MATERIAL SHOWN START

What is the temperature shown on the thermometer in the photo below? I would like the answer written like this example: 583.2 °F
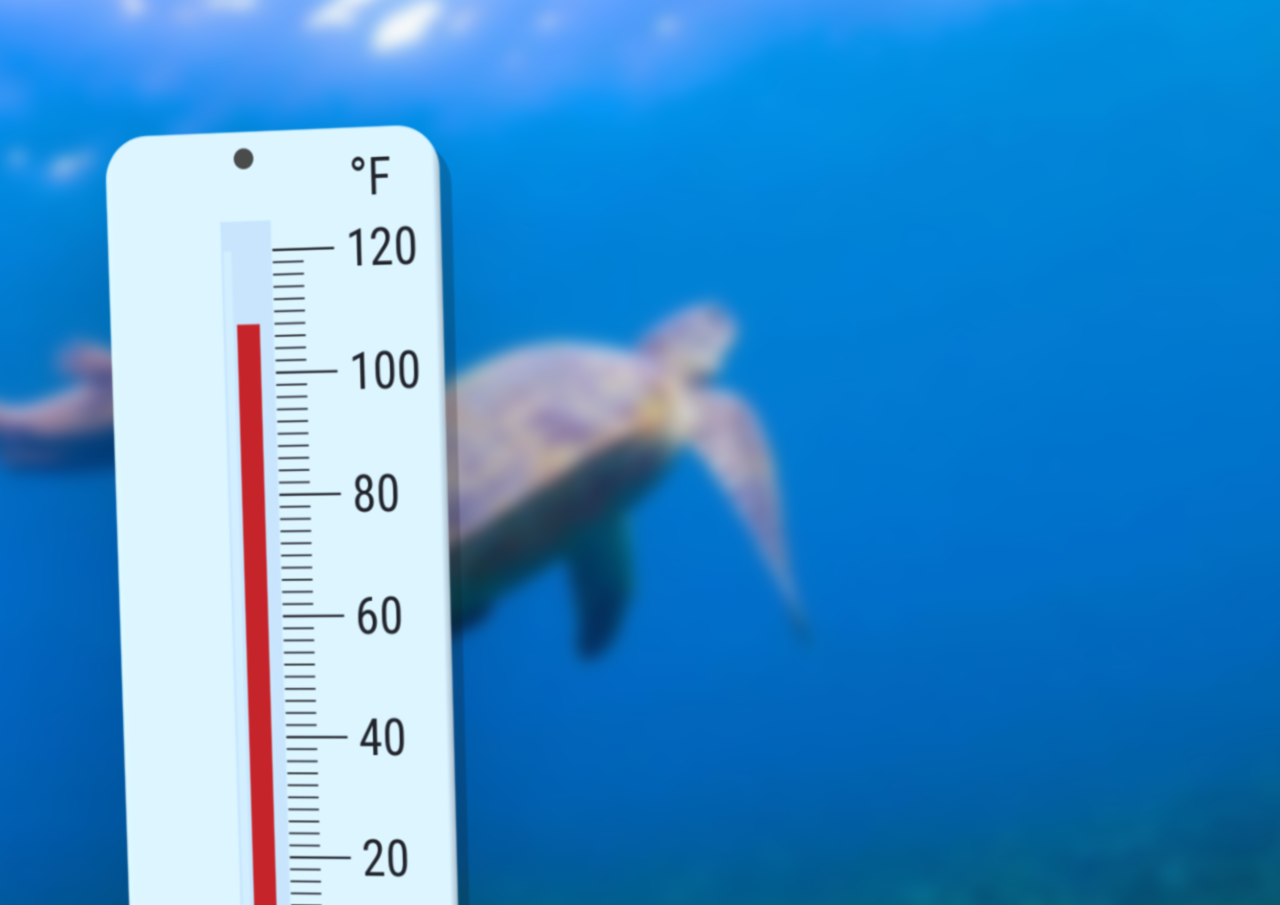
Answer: 108 °F
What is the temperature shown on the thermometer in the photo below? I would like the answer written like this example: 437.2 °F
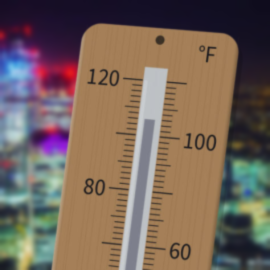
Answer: 106 °F
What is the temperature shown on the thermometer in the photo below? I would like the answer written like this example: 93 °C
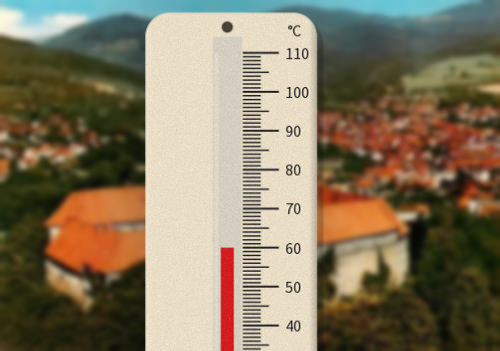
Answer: 60 °C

MATERIAL SHOWN END

> PROBLEM TO WORK ON
Render the items above as a JSON list of strings, one string per line, with blank lines left out and the pictures omitted.

> ANSWER TO THE PROBLEM
[
  "What is the temperature shown on the thermometer in the photo below? I would like the answer written like this example: 583.2 °F",
  "Answer: 108 °F",
  "What is the temperature shown on the thermometer in the photo below? I would like the answer written like this example: 437.2 °F",
  "Answer: 106 °F",
  "What is the temperature shown on the thermometer in the photo below? I would like the answer written like this example: 93 °C",
  "Answer: 60 °C"
]